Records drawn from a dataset
......
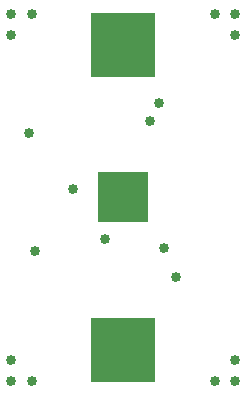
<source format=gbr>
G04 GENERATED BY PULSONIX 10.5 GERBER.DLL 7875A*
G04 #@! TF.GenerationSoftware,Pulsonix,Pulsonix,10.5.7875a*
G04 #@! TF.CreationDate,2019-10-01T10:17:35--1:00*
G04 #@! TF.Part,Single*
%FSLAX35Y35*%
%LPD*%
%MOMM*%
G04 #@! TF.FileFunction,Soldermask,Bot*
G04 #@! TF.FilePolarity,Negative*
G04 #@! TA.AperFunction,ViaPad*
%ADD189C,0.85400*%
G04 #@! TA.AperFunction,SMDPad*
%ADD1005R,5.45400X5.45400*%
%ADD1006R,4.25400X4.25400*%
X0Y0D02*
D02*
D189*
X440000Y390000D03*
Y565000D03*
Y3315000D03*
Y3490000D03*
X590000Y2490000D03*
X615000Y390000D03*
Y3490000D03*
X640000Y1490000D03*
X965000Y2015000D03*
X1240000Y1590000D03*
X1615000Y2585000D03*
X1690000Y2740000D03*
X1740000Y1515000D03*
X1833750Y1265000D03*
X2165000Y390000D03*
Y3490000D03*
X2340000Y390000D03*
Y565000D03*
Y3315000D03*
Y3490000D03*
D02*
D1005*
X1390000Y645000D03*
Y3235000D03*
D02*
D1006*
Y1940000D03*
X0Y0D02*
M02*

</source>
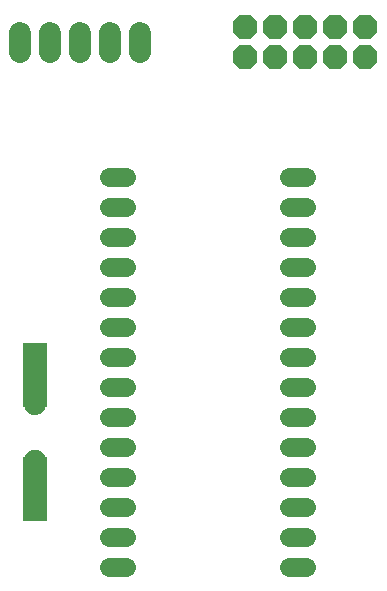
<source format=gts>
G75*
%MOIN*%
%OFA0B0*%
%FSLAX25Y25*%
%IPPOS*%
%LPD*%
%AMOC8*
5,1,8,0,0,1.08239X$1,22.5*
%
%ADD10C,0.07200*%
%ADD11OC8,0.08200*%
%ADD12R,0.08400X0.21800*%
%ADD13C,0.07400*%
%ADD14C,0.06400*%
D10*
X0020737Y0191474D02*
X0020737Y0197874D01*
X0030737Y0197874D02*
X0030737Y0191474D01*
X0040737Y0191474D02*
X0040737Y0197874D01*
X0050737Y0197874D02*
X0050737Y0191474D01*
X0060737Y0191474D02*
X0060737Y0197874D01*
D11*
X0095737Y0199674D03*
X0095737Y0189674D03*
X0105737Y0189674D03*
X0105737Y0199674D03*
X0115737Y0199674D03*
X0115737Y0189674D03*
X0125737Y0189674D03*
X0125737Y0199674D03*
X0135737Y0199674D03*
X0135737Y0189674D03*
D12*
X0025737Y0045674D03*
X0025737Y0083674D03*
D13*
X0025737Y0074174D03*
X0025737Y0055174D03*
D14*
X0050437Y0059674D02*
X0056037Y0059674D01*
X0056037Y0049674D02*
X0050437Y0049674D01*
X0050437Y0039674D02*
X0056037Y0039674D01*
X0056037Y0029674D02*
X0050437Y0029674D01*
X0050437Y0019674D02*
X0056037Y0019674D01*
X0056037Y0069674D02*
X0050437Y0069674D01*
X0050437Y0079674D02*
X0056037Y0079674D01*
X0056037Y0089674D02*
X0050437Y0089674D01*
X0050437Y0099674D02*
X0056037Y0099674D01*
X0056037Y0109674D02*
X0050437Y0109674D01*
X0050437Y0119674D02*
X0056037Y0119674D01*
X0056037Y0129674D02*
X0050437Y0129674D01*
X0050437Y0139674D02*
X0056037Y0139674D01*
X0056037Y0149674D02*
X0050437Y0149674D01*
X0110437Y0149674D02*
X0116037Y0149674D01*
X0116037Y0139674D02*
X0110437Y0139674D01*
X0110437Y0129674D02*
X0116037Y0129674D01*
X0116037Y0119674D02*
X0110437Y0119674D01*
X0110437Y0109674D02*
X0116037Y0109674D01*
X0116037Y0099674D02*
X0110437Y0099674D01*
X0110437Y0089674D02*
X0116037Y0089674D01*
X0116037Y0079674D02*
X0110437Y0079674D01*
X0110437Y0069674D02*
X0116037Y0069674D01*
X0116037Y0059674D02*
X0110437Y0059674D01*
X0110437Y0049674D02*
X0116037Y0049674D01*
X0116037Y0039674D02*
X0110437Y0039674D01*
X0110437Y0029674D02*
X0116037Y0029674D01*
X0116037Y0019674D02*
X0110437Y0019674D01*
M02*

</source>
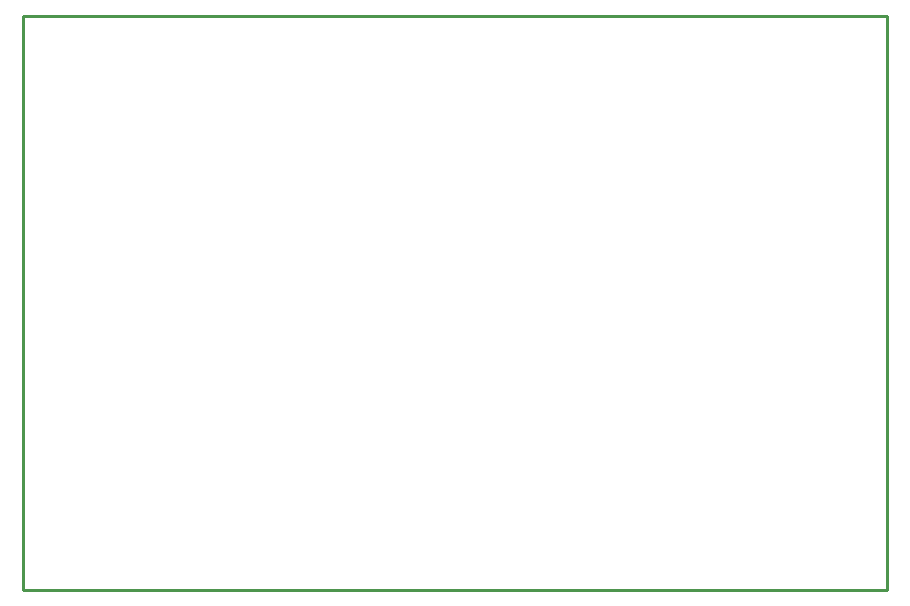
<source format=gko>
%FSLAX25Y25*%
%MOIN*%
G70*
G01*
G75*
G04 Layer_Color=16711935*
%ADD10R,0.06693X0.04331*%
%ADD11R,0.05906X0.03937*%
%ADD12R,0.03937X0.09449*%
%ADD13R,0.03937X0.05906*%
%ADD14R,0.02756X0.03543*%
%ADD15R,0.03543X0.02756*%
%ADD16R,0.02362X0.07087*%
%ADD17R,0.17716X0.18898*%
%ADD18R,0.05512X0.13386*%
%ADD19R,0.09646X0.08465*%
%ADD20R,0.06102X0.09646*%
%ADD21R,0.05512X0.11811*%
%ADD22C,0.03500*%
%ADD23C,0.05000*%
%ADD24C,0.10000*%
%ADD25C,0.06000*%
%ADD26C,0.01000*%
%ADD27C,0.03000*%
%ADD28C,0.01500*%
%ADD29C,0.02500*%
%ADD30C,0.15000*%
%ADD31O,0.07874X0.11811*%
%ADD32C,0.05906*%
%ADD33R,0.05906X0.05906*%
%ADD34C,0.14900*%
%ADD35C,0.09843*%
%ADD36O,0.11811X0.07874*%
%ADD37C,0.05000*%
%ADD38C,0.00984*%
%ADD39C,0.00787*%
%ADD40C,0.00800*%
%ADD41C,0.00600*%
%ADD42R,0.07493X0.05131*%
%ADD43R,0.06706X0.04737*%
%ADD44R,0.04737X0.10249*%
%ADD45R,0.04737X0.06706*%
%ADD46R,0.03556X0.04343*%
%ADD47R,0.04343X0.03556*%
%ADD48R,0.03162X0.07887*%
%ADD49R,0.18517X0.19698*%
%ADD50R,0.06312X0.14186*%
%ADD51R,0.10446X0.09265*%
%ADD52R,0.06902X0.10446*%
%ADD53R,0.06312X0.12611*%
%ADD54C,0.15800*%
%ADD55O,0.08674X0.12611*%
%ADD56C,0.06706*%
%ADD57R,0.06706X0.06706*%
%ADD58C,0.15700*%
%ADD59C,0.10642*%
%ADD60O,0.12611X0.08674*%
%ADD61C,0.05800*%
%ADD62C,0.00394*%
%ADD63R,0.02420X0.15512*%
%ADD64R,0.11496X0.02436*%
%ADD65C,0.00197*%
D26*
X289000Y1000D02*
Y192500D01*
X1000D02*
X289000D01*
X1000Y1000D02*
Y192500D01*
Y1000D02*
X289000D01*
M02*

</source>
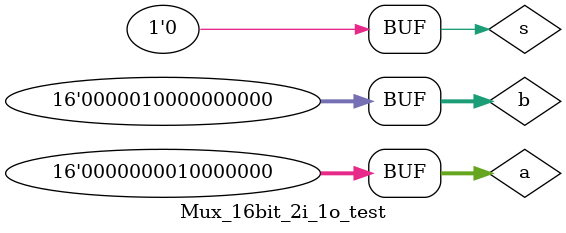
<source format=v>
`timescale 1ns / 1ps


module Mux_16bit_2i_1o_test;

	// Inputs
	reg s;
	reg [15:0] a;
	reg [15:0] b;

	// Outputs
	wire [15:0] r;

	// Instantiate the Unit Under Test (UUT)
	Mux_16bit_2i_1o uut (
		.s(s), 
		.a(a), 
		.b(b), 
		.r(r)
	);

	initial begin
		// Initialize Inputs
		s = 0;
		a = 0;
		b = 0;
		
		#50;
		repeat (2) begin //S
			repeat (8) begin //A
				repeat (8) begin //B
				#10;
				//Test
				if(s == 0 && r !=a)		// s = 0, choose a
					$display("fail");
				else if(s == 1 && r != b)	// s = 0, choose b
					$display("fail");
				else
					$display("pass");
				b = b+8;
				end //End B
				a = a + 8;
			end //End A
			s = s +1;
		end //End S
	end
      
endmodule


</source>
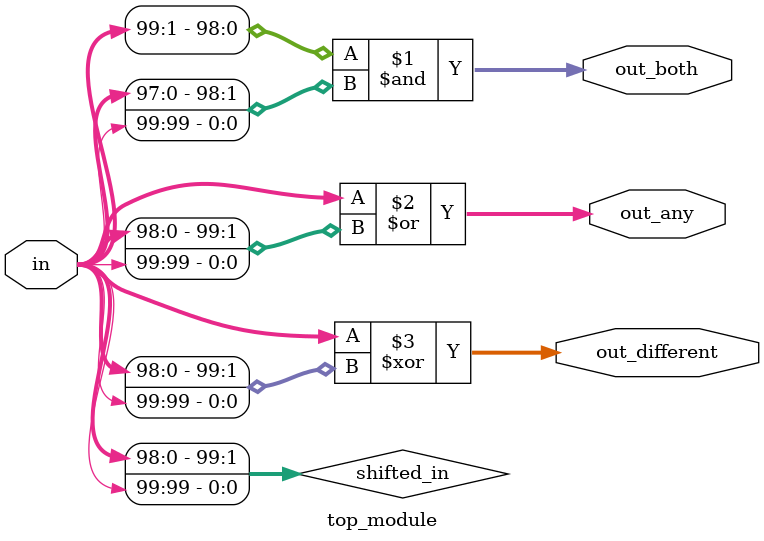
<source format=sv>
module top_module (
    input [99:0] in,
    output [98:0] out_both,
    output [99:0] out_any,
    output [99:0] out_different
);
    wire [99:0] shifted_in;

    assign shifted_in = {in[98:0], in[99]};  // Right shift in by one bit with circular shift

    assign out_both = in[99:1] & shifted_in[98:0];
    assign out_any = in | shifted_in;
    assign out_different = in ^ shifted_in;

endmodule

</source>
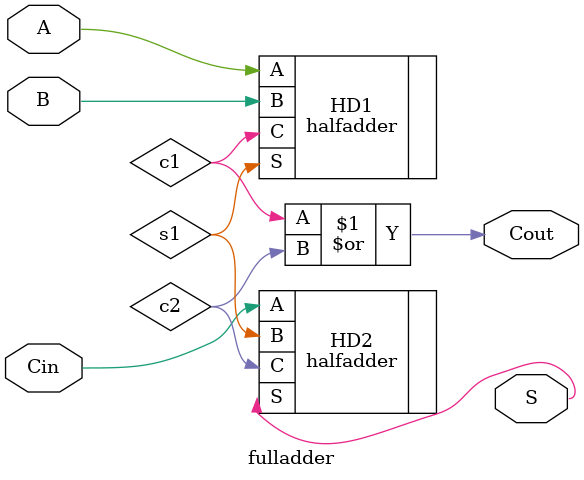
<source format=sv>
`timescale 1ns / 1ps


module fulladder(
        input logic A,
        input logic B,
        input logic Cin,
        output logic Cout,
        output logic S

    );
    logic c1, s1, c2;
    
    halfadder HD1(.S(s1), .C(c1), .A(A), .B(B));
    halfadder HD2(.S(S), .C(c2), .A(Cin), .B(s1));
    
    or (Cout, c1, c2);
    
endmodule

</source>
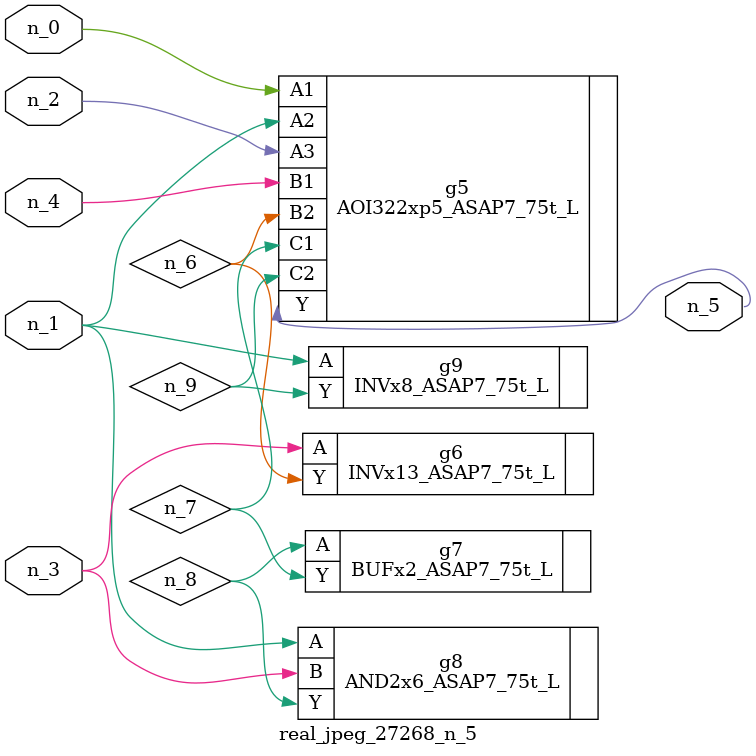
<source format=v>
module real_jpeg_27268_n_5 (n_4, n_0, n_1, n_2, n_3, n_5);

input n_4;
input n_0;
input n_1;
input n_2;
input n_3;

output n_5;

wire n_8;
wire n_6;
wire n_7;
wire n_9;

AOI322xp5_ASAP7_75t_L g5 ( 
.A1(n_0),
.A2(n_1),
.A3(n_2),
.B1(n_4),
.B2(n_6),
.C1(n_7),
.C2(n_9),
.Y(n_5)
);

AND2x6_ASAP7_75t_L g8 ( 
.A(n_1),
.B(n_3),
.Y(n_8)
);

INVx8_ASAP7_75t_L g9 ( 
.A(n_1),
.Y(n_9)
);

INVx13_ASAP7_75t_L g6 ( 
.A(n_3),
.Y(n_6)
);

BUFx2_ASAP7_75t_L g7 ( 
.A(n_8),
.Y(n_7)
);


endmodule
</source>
......
**Problem requirements**
Lines to set down from above: the line with "X0056037Y0139674D01*", the line with "X0110437Y0059674D01*", and every line between, each exactly as written.

**Result of this task**
X0056037Y0139674D01*
X0056037Y0149674D02*
X0050437Y0149674D01*
X0110437Y0149674D02*
X0116037Y0149674D01*
X0116037Y0139674D02*
X0110437Y0139674D01*
X0110437Y0129674D02*
X0116037Y0129674D01*
X0116037Y0119674D02*
X0110437Y0119674D01*
X0110437Y0109674D02*
X0116037Y0109674D01*
X0116037Y0099674D02*
X0110437Y0099674D01*
X0110437Y0089674D02*
X0116037Y0089674D01*
X0116037Y0079674D02*
X0110437Y0079674D01*
X0110437Y0069674D02*
X0116037Y0069674D01*
X0116037Y0059674D02*
X0110437Y0059674D01*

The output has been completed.